Thue-Morse 序列 $\{t(n)\}_{n\geqslant 0}$ 是非负整数 n 的二进制展开中 1 的个数奇偶性的指示函数,其中如果 n 的二进制展开中 1 的个数为奇数(或偶数),则 $t(n)=1$(或 $=0$)。在本文中,我们推广了宫之原(E. Miyanohara)最近的一个结果,证明对于一个固定的皮索特(Pisot)或萨利姆(Salem)数 $\beta>\sqrt {\varphi }=1.272019\ldots $, the set of the numbers $$\begin{align*}1,\quad \sum_{n\geqslant1}\frac{t(n)}{beta^{n}},\quad \sum_{n\geqslant1}\frac{t(n^2)}{beta^{n}}、\quad \dots, \quad \sum_{n\geqslant1}\frac{t(n^k)}{beta^{n}}, \quad \dots \end{align*}$$ 是线性独立于域 $\mathbb {Q}(\beta )$, 其中 $\varphi :=(1+\sqrt {5})/2$ 是黄金分割率。我们的结果表明,对于任意整数 $k\geqslant 1$,并且对于 \mathbb {Q}(\beta )$ 中的任意 $a_1,a_2,\ldots ,a_k\ 都不为零,序列 {$a_1t(n)+a_2t(n^2)+\cdots +a_kt(n^k)\}_{n\geqslant 1}$ 最终不可能是周期性的。

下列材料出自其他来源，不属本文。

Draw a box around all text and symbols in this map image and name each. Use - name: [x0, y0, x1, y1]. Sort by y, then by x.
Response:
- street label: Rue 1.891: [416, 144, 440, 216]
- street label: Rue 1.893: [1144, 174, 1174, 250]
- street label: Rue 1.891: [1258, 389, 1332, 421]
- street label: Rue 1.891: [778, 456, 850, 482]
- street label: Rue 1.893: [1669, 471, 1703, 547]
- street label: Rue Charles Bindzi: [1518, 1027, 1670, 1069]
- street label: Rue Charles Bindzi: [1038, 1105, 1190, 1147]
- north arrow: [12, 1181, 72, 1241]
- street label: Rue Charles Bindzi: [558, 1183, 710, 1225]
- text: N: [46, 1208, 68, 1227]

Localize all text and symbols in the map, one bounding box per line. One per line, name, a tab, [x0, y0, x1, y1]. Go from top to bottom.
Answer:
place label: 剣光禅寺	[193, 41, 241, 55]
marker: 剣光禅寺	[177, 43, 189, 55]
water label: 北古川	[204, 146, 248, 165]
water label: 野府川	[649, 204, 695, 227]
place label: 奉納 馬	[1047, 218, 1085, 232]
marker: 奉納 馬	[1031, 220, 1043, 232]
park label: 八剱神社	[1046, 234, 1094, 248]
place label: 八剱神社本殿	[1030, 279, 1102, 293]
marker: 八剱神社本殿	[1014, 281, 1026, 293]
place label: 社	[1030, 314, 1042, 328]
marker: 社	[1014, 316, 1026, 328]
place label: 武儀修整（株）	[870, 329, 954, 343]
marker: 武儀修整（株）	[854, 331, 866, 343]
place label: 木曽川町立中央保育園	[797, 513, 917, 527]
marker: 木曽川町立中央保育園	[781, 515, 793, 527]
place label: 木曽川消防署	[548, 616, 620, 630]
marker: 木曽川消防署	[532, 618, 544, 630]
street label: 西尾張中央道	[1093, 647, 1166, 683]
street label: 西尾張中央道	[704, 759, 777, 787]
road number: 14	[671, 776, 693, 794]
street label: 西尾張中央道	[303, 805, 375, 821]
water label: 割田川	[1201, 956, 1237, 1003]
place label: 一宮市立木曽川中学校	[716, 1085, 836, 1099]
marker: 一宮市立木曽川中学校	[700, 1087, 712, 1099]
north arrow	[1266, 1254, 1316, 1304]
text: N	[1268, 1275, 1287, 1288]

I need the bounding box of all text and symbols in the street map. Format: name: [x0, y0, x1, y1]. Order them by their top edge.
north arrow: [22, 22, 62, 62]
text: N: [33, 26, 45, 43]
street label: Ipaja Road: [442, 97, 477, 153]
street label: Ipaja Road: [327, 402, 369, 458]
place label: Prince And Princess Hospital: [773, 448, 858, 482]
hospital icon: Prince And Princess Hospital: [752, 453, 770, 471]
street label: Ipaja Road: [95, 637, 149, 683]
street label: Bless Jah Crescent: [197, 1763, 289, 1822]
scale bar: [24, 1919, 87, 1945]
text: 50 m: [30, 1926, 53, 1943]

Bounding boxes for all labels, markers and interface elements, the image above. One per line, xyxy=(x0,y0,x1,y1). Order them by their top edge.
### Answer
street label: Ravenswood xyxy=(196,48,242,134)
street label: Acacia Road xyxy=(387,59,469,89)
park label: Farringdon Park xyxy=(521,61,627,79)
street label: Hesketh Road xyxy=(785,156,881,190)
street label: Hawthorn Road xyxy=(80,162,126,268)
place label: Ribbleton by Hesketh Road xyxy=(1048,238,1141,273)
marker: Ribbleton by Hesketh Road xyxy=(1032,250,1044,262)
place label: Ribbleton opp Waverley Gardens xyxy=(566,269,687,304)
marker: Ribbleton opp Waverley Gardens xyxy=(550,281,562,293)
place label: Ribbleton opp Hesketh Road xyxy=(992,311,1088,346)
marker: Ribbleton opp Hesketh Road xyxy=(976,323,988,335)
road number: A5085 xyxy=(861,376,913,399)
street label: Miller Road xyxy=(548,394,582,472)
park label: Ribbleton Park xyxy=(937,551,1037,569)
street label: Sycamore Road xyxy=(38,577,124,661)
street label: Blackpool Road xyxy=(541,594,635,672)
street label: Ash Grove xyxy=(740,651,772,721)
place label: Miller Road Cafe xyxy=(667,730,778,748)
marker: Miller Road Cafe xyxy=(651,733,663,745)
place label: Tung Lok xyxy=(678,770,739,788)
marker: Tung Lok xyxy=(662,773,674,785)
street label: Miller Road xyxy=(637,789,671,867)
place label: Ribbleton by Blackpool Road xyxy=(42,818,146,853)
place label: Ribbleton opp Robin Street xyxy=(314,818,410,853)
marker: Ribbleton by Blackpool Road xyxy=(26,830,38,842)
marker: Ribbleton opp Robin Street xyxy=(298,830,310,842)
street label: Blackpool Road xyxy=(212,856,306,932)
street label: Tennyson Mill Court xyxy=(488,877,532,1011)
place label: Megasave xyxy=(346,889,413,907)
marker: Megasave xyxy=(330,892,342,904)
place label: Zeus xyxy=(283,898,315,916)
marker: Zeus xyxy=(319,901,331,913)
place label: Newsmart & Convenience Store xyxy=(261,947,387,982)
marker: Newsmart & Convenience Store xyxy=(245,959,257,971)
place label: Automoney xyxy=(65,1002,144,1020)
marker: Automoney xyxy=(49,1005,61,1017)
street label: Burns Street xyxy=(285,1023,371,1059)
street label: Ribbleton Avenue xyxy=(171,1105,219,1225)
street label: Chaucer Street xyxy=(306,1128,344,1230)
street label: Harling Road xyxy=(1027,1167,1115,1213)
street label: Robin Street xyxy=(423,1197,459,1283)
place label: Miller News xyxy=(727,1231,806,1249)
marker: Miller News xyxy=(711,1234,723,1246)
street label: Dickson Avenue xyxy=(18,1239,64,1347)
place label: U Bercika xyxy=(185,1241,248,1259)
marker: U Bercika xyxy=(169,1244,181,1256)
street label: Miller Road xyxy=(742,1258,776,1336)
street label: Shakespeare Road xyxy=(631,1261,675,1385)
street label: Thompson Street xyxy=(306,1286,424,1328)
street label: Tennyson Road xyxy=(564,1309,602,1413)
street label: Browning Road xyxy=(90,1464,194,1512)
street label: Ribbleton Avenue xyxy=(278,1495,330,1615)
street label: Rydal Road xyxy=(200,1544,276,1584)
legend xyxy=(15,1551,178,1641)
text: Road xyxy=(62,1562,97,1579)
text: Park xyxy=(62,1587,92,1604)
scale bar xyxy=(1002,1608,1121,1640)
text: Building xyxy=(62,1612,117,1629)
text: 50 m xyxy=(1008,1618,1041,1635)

本文章由计算机程序翻译,如有差异,请以英文原文为准。
Linear independence of series related to the Thue–Morse sequence along powers

The Thue–Morse sequence $\{t(n)\}_{n\geqslant 0}$ is the indicator function of the parity of the number of ones in the binary expansion of nonnegative integers n, where $t(n)=1$ (resp. $=0$) if the binary expansion of n has an odd (resp. even) number of ones. In this paper, we generalize a recent result of E. Miyanohara by showing that, for a fixed Pisot or Salem number $\beta>\sqrt {\varphi }=1.272019\ldots $, the set of the numbers $$\begin{align*}1,\quad \sum_{n\geqslant1}\frac{t(n)}{\beta^{n}},\quad \sum_{n\geqslant1}\frac{t(n^2)}{\beta^{n}},\quad \dots, \quad \sum_{n\geqslant1}\frac{t(n^k)}{\beta^{n}},\quad \dots \end{align*}$$is linearly independent over the field $\mathbb {Q}(\beta )$, where $\varphi :=(1+\sqrt {5})/2$ is the golden ratio. Our result yields that for any integer $k\geqslant 1$ and for any $a_1,a_2,\ldots ,a_k\in \mathbb {Q}(\beta )$, not all zero, the sequence {$a_1t(n)+a_2t(n^2)+\cdots +a_kt(n^k)\}_{n\geqslant 1}$ cannot be eventually periodic.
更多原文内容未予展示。